PhyloSDF: Phylogenetically-Conditioned Neural Generation of 3D Skull Morphology via Residual Flow Matching

arXiv cs.CV / 4/29/2026

📰 NewsIdeas & Deep AnalysisModels & Research

Key Points

  • PhyloSDF is a phylogenetically conditioned neural generative model designed to create novel, biologically plausible 3D skull morphologies while respecting evolutionary (phylogenetic) relationships despite limited data.
  • The method combines a DeepSDF auto-decoder regularized with a Phylogenetic Consistency Loss that strongly aligns latent space structure with evolutionary distances (Pearson r = 0.993).
  • A Residual Conditional Flow Matching (Residual CFM) framework factorizes generation into an analytic species-centroid lookup plus a learned residual predictor, enabling generation with as few as ~4 specimens per species.
  • On 100 micro-CT skulls across Darwin’s finches and relatives (24 species), the model produces new meshes that match real intra-species variation at the code level (88–129%) and is reported to avoid memorization across all 180 generated meshes.
  • Compared with diffusion, standard flow matching, and Gaussian mixture baselines, Residual CFM shows better fidelity and morphometric performance and demonstrates phylogenetic extrapolation via leave-one-species-out experiments, including plausible ancestral reconstructions from smooth latent interpolations.

Abstract

Generating novel, biologically plausible three-dimensional morphological structures is a fundamental challenge in computational evolutionary biology, hampered by extreme data scarcity and the requirement that generated shapes respect phylogenetic relationships among species.

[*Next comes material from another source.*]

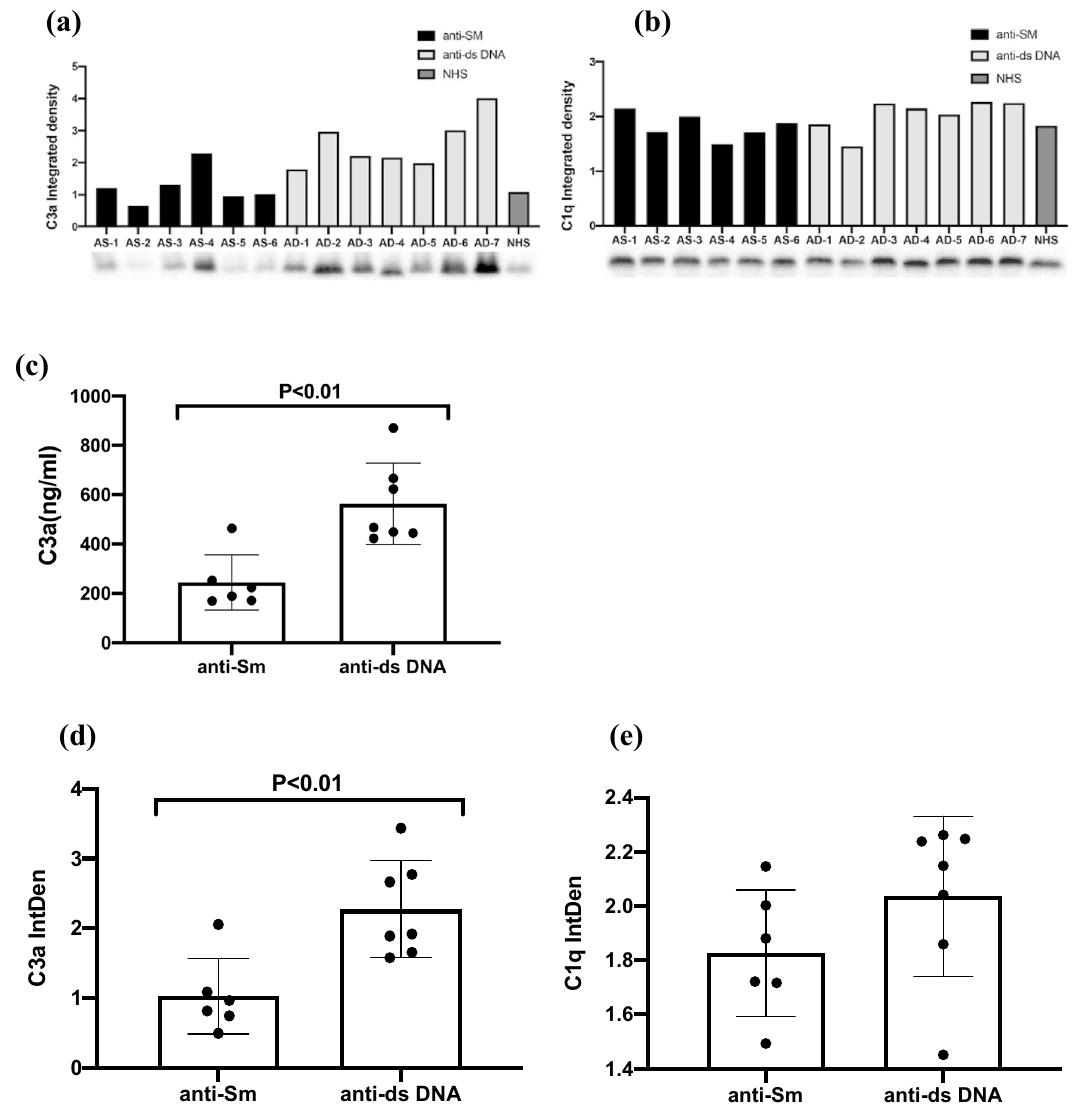
Figure 1. Serum C3a levels in SLE patients positive for anti-Sm and anti-dsDNA autoantibodies. ( a , b ) 6 SLE patients positive for anti-Sm autoantibodies, and 7 SLE patients positive for anti-dsDNA autoantibodies, C3a and Cq1 levels were measured via Western blotting. ( c ) Serum samples from donors collected as in ( a ) were used to assess C3a levels via ELISA based on provided directions. ( d ) C3a levels were significantly higher in SLE patients positive for anti-dsDNA as compared to anti-Sm+ patients ( P < 0.01). ( e ) No significant differences in serum C1q levels were observed between groups. Data were compared via Student’s t-tests, with dots corresponding to individual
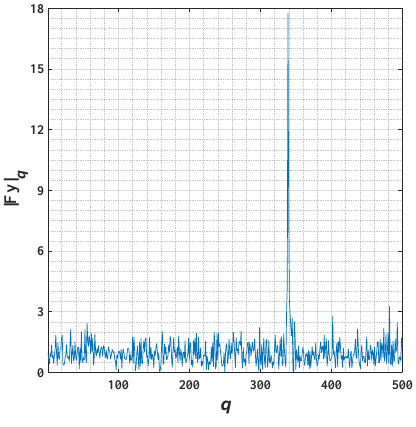
Figure 2. | Fy | q , q = 1,2, . . . , M , SNR =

In this work, we present PhyloSDF, a phylogenetically-conditioned neural generative model for 3D biological morphology that integrates two innovations: (1) a DeepSDF auto-decoder regularized by a novel Phylogenetic Consistency Loss that structures the latent space to correlate with evolutionary distances (Pearson r=0.993); (2) a Residual Conditional Flow Matching (Residual CFM) architecture that factorizes generation into analytic species-centroid lookup and learned residual prediction, enabling generation from as few as ~4 specimens per species. We evaluate PhyloSDF on 100 micro-CT-scanned skulls of Darwin's Finches and their relatives across 24 species. The model generates novel meshes achieving 88-129% of real intra-species variation at the code level, with all 180 generated meshes verified as non-memorized. Residual CFM surpasses denoising diffusion (which fails entirely at this scale), standard flow matching (which mode-collapses to 3-6% variation), and a Gaussian mixture baseline in both fidelity (Chamfer Distance 0.00181 vs. 0.00190) and morphometric Fr\'{e}chet distance (10,641 vs. 13,322). Leave-one-species-out experiments across 18 species demonstrate phylogenetic extrapolation capability, and smooth latent interpolations produce biologically plausible ancestral skull reconstructions.